I’ve trained a custom keras model on annotated 2d slices from 3d CT-scan images. I now want to predict on a whole 3d image, i.e. to apply the model.predict() function along the z-dimension of the array.
I know that I can do this using a for-loop or by converting to xarray and using apply_ufunc(), but I’m wondering if there is a way to do it using dask and map_blocks() or some other method. My goal is to make the prediction go faster.
I’ve tried to make a minimum reproducible example using a pre-trained model and random data but I seem to make something wrong with map_blocks().
from keras.applications import vgg16
import dask.array as darray
import numpy as np
input_shape = (512, 512, 3)
VGG16_weight = "imagenet"
VGG16 = vgg16.VGG16(include_top=False, weights=VGG16_weight, input_shape=input_shape)

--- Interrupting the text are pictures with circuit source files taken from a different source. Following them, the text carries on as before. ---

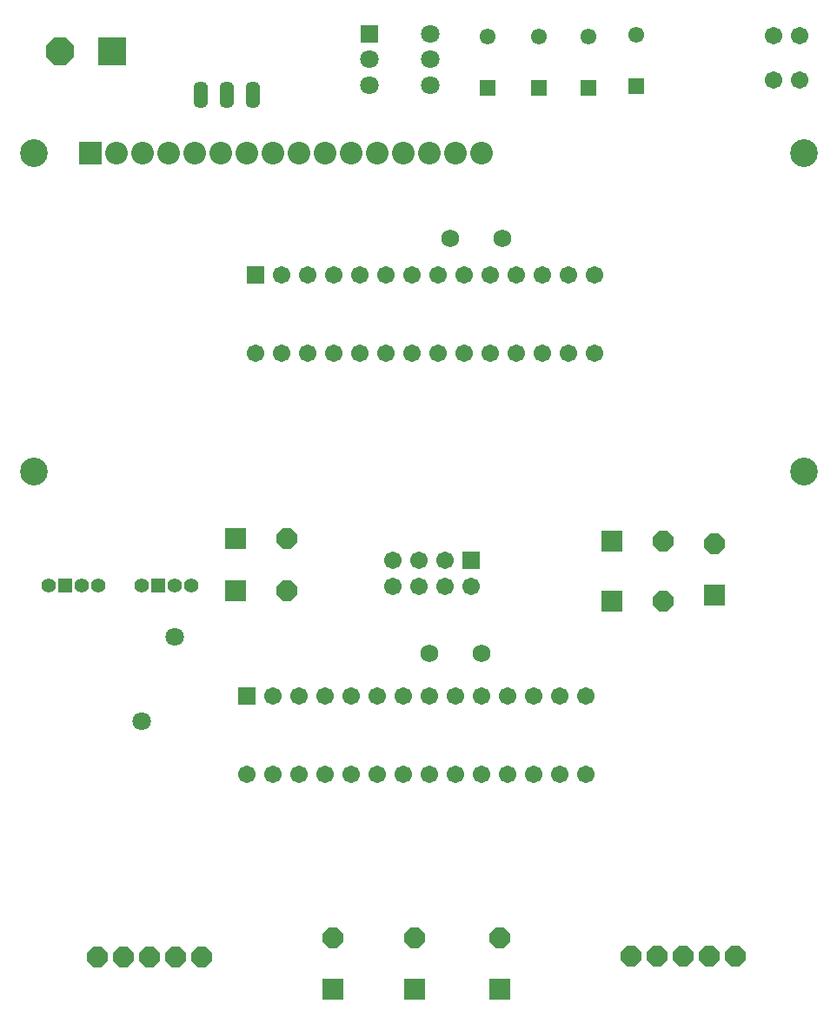
<source format=gts>
G04 Layer_Color=8388736*
%FSLAX25Y25*%
%MOIN*%
G70*
G01*
G75*
%ADD43R,0.06706X0.06706*%
%ADD44C,0.06706*%
%ADD45R,0.06115X0.06115*%
%ADD46C,0.06115*%
%ADD47O,0.05600X0.10400*%
%ADD48R,0.10642X0.10642*%
%ADD49P,0.11519X8X22.5*%
%ADD50P,0.08536X8X22.5*%
%ADD51R,0.07887X0.07887*%
%ADD52P,0.08536X8X112.5*%
%ADD53R,0.07887X0.07887*%
%ADD54C,0.10642*%
%ADD55R,0.08674X0.08674*%
%ADD56C,0.08674*%
%ADD57R,0.06706X0.06706*%
%ADD58C,0.05524*%
%ADD59R,0.05524X0.05524*%
%ADD60C,0.06800*%
%ADD61R,0.07099X0.07099*%
%ADD62C,0.07099*%
D43*
X295000Y433500D02*
D03*
X298500Y595000D02*
D03*
D44*
X305000Y433500D02*
D03*
X315000D02*
D03*
X325000D02*
D03*
X335000D02*
D03*
X345000D02*
D03*
X355000D02*
D03*
X365000D02*
D03*
X375000D02*
D03*
X385000D02*
D03*
X395000D02*
D03*
X405000D02*
D03*
X415000D02*
D03*
X425000D02*
D03*
X295000Y403500D02*
D03*
X305000D02*
D03*
X315000D02*
D03*
X325000D02*
D03*
X335000D02*
D03*
X345000D02*
D03*
X355000D02*
D03*
X365000D02*
D03*
X375000D02*
D03*
X385000D02*
D03*
X395000D02*
D03*
X405000D02*
D03*
X415000D02*
D03*
X425000D02*
D03*
X507000Y686657D02*
D03*
X497000D02*
D03*
X507000Y669657D02*
D03*
X497000D02*
D03*
X381000Y475500D02*
D03*
X371000Y485500D02*
D03*
Y475500D02*
D03*
X361000Y485500D02*
D03*
Y475500D02*
D03*
X351000Y485500D02*
D03*
Y475500D02*
D03*
X308500Y595000D02*
D03*
X318500D02*
D03*
X328500D02*
D03*
X338500D02*
D03*
X348500D02*
D03*
X358500D02*
D03*
X368500D02*
D03*
X378500D02*
D03*
X388500D02*
D03*
X398500D02*
D03*
X408500D02*
D03*
X418500D02*
D03*
X428500D02*
D03*
X298500Y565000D02*
D03*
X308500D02*
D03*
X318500D02*
D03*
X328500D02*
D03*
X338500D02*
D03*
X348500D02*
D03*
X358500D02*
D03*
X368500D02*
D03*
X378500D02*
D03*
X388500D02*
D03*
X398500D02*
D03*
X408500D02*
D03*
X418500D02*
D03*
X428500D02*
D03*
D45*
X407000Y666657D02*
D03*
X387500D02*
D03*
X444500Y667157D02*
D03*
X426000Y666657D02*
D03*
D46*
X407000Y686343D02*
D03*
X387500D02*
D03*
X444500Y686843D02*
D03*
X426000Y686343D02*
D03*
D47*
X297500Y664000D02*
D03*
X277500D02*
D03*
X287500D02*
D03*
D48*
X243500Y680500D02*
D03*
D49*
X223500D02*
D03*
D50*
X310343Y474000D02*
D03*
Y494000D02*
D03*
X454843Y470000D02*
D03*
Y493000D02*
D03*
X257681Y333500D02*
D03*
X462500Y334000D02*
D03*
D51*
X290657Y474000D02*
D03*
Y494000D02*
D03*
X435157Y470000D02*
D03*
Y493000D02*
D03*
D52*
X474500Y491843D02*
D03*
X237681Y333500D02*
D03*
X247681D02*
D03*
X267681D02*
D03*
X277681D02*
D03*
X442500Y334000D02*
D03*
X452500D02*
D03*
X472500D02*
D03*
X482500D02*
D03*
X328000Y340843D02*
D03*
X359500D02*
D03*
X392000D02*
D03*
D53*
X474500Y472157D02*
D03*
X328000Y321157D02*
D03*
X359500D02*
D03*
X392000D02*
D03*
D54*
X213346Y641500D02*
D03*
Y519453D02*
D03*
X508622D02*
D03*
Y641500D02*
D03*
D55*
X235000D02*
D03*
D56*
X245000D02*
D03*
X255000D02*
D03*
X275000D02*
D03*
X265000D02*
D03*
X305000D02*
D03*
X315000D02*
D03*
X295000D02*
D03*
X285000D02*
D03*
X355000D02*
D03*
X365000D02*
D03*
X385000D02*
D03*
X375000D02*
D03*
X335000D02*
D03*
X345000D02*
D03*
X325000D02*
D03*
D57*
X381000Y485500D02*
D03*
D58*
X273598Y476000D02*
D03*
X254701D02*
D03*
X267299D02*
D03*
X237898D02*
D03*
X219000D02*
D03*
X231598D02*
D03*
D59*
X261000D02*
D03*
X225299D02*
D03*
D60*
X365000Y450000D02*
D03*
X385000D02*
D03*
X373000Y609000D02*
D03*
X393000D02*
D03*
D61*
X341878Y687343D02*
D03*
D62*
Y677500D02*
D03*
Y667657D02*
D03*
X365500D02*
D03*
Y677500D02*
D03*
Y687343D02*
D03*
X254701Y424021D02*
D03*
X267299Y456320D02*
D03*
M02*

</source>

arr = darray.from_array(np.random.randint(0, (2**16)-1, size=(7000, 512, 512, 3), dtype=np.uint32)) # dummy RGB 3d-array
sz, sy, sx, zb = arr.shape
# Testing on a single slice, this works
slice = arr[0, :, :, :]
slice_exp = np.expand_dims(slice, axis=0) # expand batch dimension
slice_pred = VGG16.predict(slice_exp)
print(slice_pred)
# Testing on full stack
arr_exp = np.expand_dims(arr, axis=0)
arr_exp = arr_exp.rechunk((1, sz, sy, sx, zb))

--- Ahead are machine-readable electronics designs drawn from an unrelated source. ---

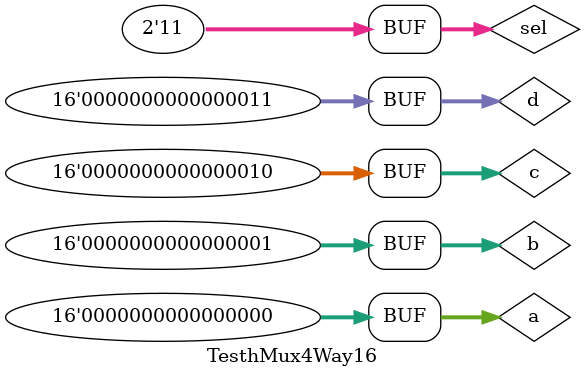
<source format=v>
`timescale 1ns / 1ps


module TesthMux4Way16;

	// Inputs
	reg [15:0] a;
	reg [15:0] b;
	reg [15:0] c;
	reg [15:0] d;
	reg [1:0] sel;

	// Outputs
	wire [15:0] out;

	// Instantiate the Unit Under Test (UUT)
	hMux4Way16 uut (
		.a(a), 
		.b(b), 
		.c(c), 
		.d(d), 
		.sel(sel), 
		.out(out)
	);

	initial begin
		// Initialize Inputs
		a = 0;
		b = 0;
		c = 0;
		d = 0;
		sel = 0;

		// Wait 100 ns for global reset to finish
		#100;
        
		// Add stimulus here
		a = 0;
		b = 16'b01;
		c = 16'b10;
		d = 16'b11;
		sel = 2'b00;
		
		#100;

		sel = 2'b01;
		
		#100;
		
		sel = 2'b10;
		
		#100;
		
		sel = 2'b11;
		
		#100;
	end
      
endmodule


</source>
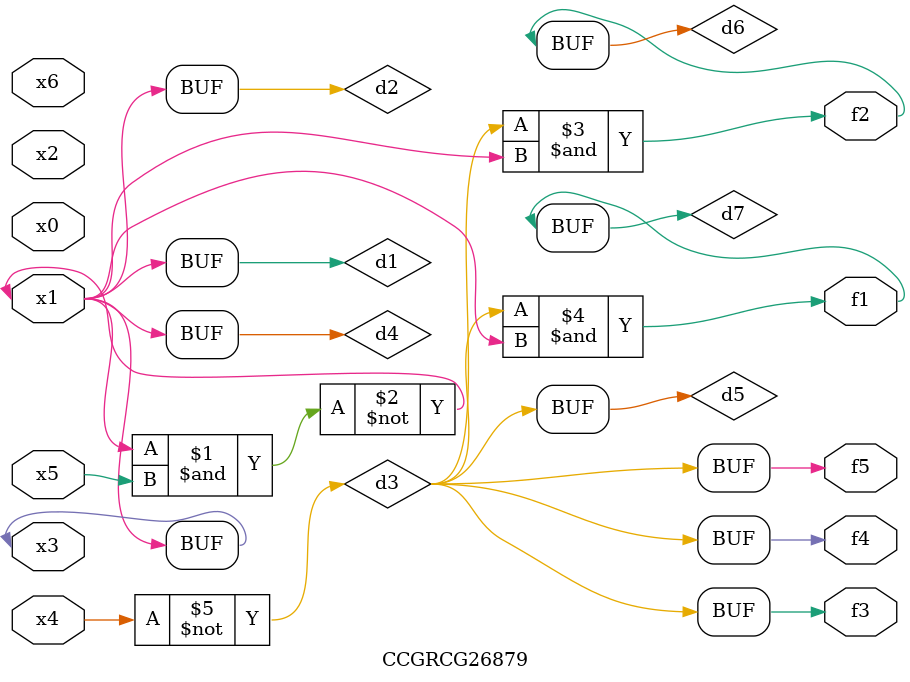
<source format=v>
module CCGRCG26879(
	input x0, x1, x2, x3, x4, x5, x6,
	output f1, f2, f3, f4, f5
);

	wire d1, d2, d3, d4, d5, d6, d7;

	buf (d1, x1, x3);
	nand (d2, x1, x5);
	not (d3, x4);
	buf (d4, d1, d2);
	buf (d5, d3);
	and (d6, d3, d4);
	and (d7, d3, d4);
	assign f1 = d7;
	assign f2 = d6;
	assign f3 = d5;
	assign f4 = d5;
	assign f5 = d5;
endmodule

</source>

arr_pred = darray.map_blocks(lambda x: VGG16.predict(x), arr_exp, chunks=(1, sz, sy, sx, zb))
arr_pred = arr_pred.compute_chunk_sizes()
print(arr_pred)
Error:
—> 41 arr_pred = arr_pred.compute_chunk_sizes()
42 print(arr_pred)File ~/anaconda3/envs/ct-env/lib/python3.12/site-packages/dask/array/core.py:1501, in Array.compute_chunk_sizes(self)
1496 c.append(tuple(chunk_shapes[s]))
1498 #map_blocks
assigns numpy dtypes
1499 # cast chunk dimensions back to python int before returning
1500 x._chunks = tuple(
→ 1501 tuple(int(chunk) for chunk in chunks) for chunks in compute(tuple(c))[0]
1502 )
1503 return xFile ~/anaconda3/envs/ct-env/lib/python3.12/site-packages/dask/base.py:664, in compute(traverse, optimize_graph, scheduler, get, *args, **kwargs)
661 postcomputes.append(x.dask_postcompute())
663 with shorten_traceback():
→ 664 results = schedule(dsk, keys, **kwargs)
666 return repack([f(r, *a) for r, (f, a) in zip(results, postcomputes)])Cell In[4], line 40, in main..(x)
38 arr_exp = np.expand_dims(arr, axis=0)
39 arr_exp = arr_exp.rechunk((1, sz, sy, sx, zb))
—> 40 arr_pred = darray.map_blocks(lambda x: VGG16.predict(x), arr_exp, dtype=np.uint32, chunks=(1, sz, sy, sx, zb))
41 arr_pred = arr_pred.compute_chunk_sizes()
42 print(arr_pred)File ~/anaconda3/envs/ct-env/lib/python3.12/site-packages/keras/src/utils/traceback_utils.py:122, in filter_traceback..error_handler(*args, **kwargs)
119 filtered_tb = _process_traceback_frames(e.traceback)
120 # To get the full stack trace, call:
121 #keras.config.disable_traceback_filtering()
→ 122 raise e.with_traceback(filtered_tb) from None
123 finally:
124 del filtered_tbFile ~/anaconda3/envs/ct-env/lib/python3.12/site-packages/keras/src/utils/traceback_utils.py:122, in filter_traceback..error_handler(*args, **kwargs)
119 filtered_tb = _process_traceback_frames(e.traceback)
120 # To get the full stack trace, call:
121 #keras.config.disable_traceback_filtering()
→ 122 raise e.with_traceback(filtered_tb) from None
123 finally:
124 del filtered_tbValueError: as_list() is not defined on an unknown TensorShape."